Aside from these issues is another valuable point being made by the banks themselves, as well as economists and commentators – you cannot have global taxes without a powerful enough global authority to enforce them.
Global Consensus Key to Introducing New Levies is the headline in the Korea Times, which notes that without an overarching international framework to oversee global taxation, the idea will struggle to come to fruition.
“Certainly, the recommendation will provide momentum for global discussions on whether to put the idea of this taxation into action.” The report states. “This issue is also expected to be on the top of the agenda during a G-20 meeting of finance ministers and central bankers to be held this weekend in Washington. What’s important is to build a global consensus on this contentious matter.”
The London Telegraph reiterates this key point:
“Both taxes would be tricky to enforce, as bankers were quick to point out. A FAT tax would almost certainly require global co-ordination or face “regulatory arbitrage” by banks moving operations to friendlier territories.”

**EXCERPTED RECORDS**.
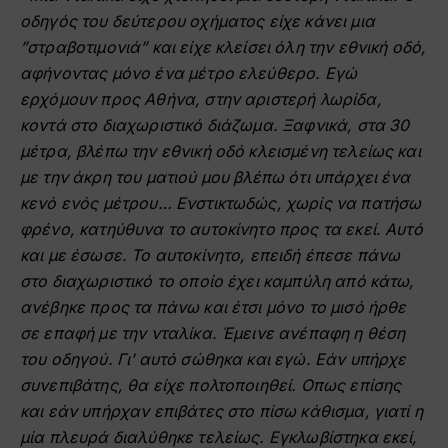
οδηγός του δεύτερου οχήματος είχε κάνει μια
”στραβοτιμονιά” και είχε κλείσει όλη την εθνική οδό,
αφήνοντας μόνο ένα μέτρο ελεύθερο. Εγώ
ερχόμουν προς Αθήνα, στην αριστερή λωρίδα,
κοντά στο διαχωριστικό διάζωμα. Ξαφνικά, στα 30
μέτρα, βλέπω την εθνική οδό κλεισμένη τελείως και
με την άκρη του ματιού μου βλέπω ότι υπάρχει ένα
κενό ενός μέτρου… Ενστικτωδώς, χωρίς να πατήσω
φρένο, κατηύθυνα το αυτοκίνητο προς τα εκεί. Αυτό
και με έσωσε. Το αυτοκίνητο, επειδή έπεσε πάνω
στο διαχωριστικό το οποίο έχει καμπύλη από κάτω,
ανέβηκε προς τα πάνω και έτσι μόνο το μισό ήρθε
σε επαφή με την νταλίκα. Έμεινε ανέπαφη η θέση
του οδηγού. Γι’ αυτό σώθηκα και εγώ. Εάν υπήρχε
συνεπιβάτης, θα είχε πολτοποιηθεί. Οπως επίσης
και εάν υπήρχαν επιβάτες στο πίσω κάθισμα, γιατί η
μία πλευρά διαλύθηκε τελείως. Εγκλωβίστηκα εκεί,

**PARTS OF THE EXERCISE**.
a. Write out the part of the passage on global bank taxes starting at "Global Consensus Key" and ending at "come to fruition.".
b. Take up the passage on global bank taxes after its final sentence and continue it.
The lines shown above come from a separate source.

**ANSWERS TO THIS EXERCISE**.
a.
Global Consensus Key to Introducing New Levies is the headline in the Korea Times, which notes that without an overarching international framework to oversee global taxation, the idea will struggle to come to fruition.

b.
The IMF is well aware of this problem, outlining in the proposal that unilateral measures “risk being undermined by tax and regulatory arbitrage, and may also jeopardise national industries’ competitiveness”. Coordinated action, it says, would promote a level playing field for cross-border institutions and ease implementation.
The Telegraph article continues:
“The IMF’s idea is for the levy to support a resolution regime that would minimise the need for state support. A resolution agency would determine when a bank was insolvent and ‘replace managers, recognize losses in equity accounts, and, as necessary, expose unsecured creditors to loss’.”